▶ _Task requirements_:
Summarize the Omni Daily Crush post below in two sentences.

Omni Daily Crush: "The Inner Game of Tennis"
Now that Wimbledon 2009 is a wrap, and the U.S. Open doesn't begin until August 31, I can get down to the business of improving my game instead of watching the greats go at it. Sure, I'd been taking lessons, playing a few games a week, and sprinting up and down the hillside stairs near my house (yeah, right), but it wasn't enough. It's never enough. I required some deeper insights about how one becomes a calm, cool and confident player. So, I naturally I turned to my mom--a former Tretorn
shod, pom-pom sock-strutting tennis ace who could rip the fuzz off those hot pink tennis balls back in the glory years of the sport--the magnificent 1970s. So I asked her, "Mom, how did you manage (with three whiney pre-schoolers in tow) to learn to play so well?" She replied, "I read The Inner Game of Tennis, dear." What?? She got game from reading a book! I was flabbergasted. Tennis magic from a book. Well, I'm no autodidact like mom, but The Inner Game of Tennis really is everything it's cracked up to be.

▶ _Dataset entries_:
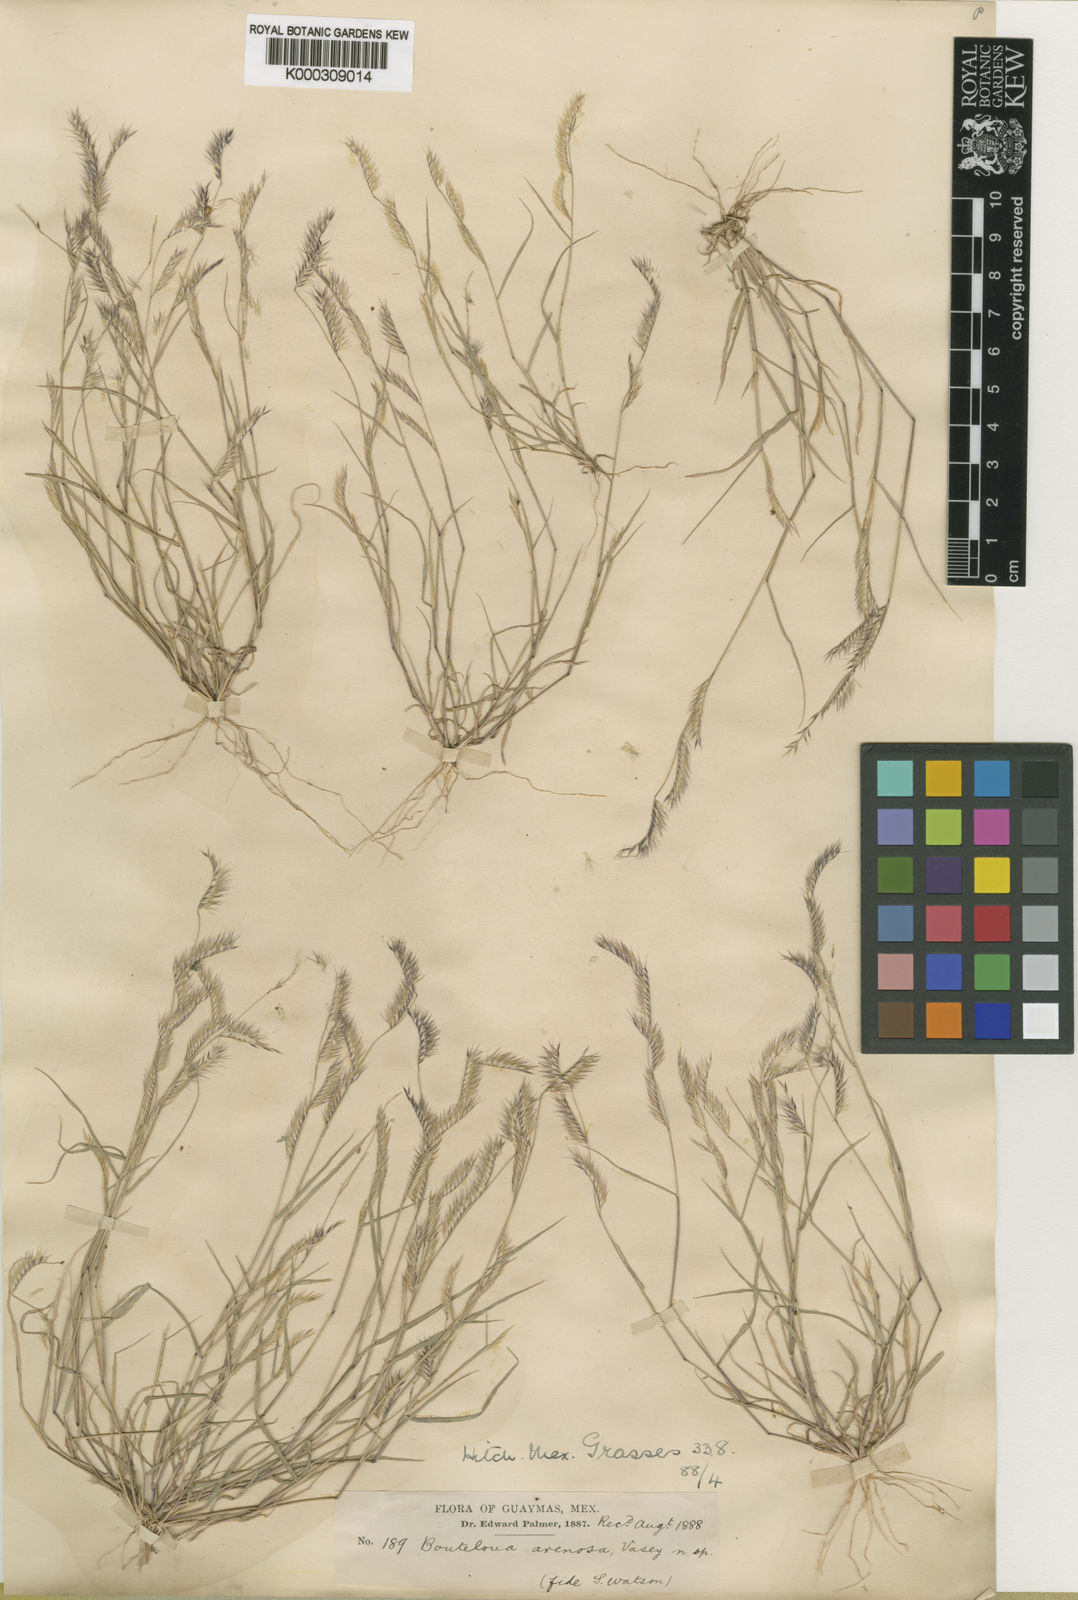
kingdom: Plantae
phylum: Tracheophyta
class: Liliopsida
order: Poales
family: Poaceae
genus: Bouteloua
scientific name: Bouteloua barbata
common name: Six-weeks grama
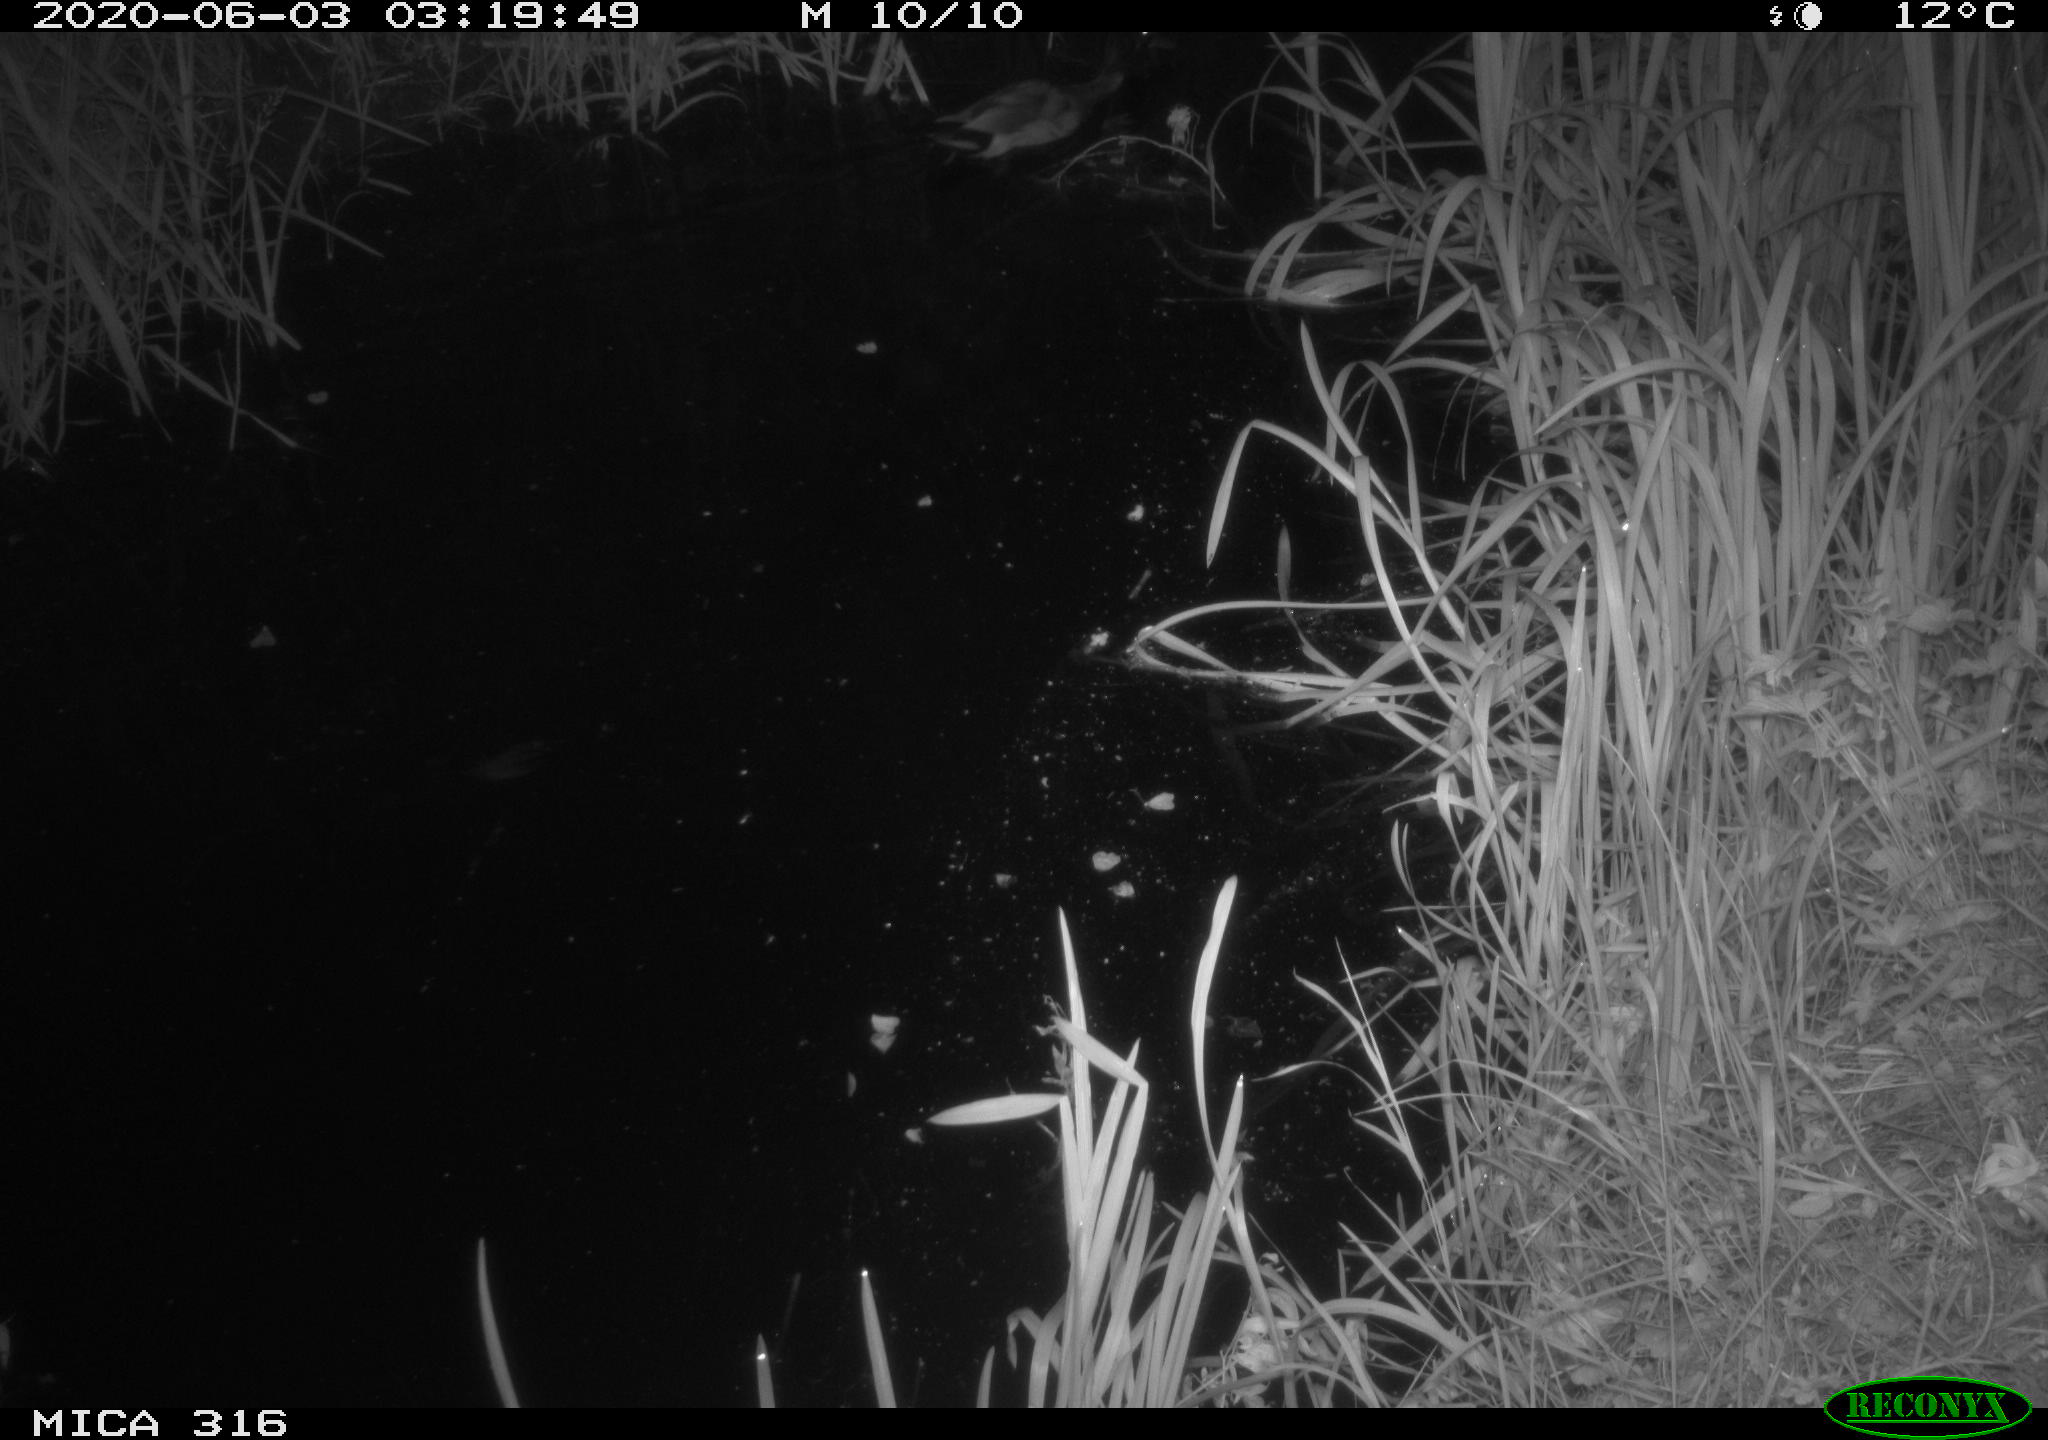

▶ _Result of the exercise_:
With Wimbledon 2009 over and the U.S. Open not starting until August 31, the writer wanted deeper insight into becoming a calm, cool and confident player, since lessons and weekly games were not enough. The writer's mother, a tennis ace in the 1970s, explained that she learned to play well by reading The Inner Game of Tennis, and the writer finds the book to be everything it's cracked up to be.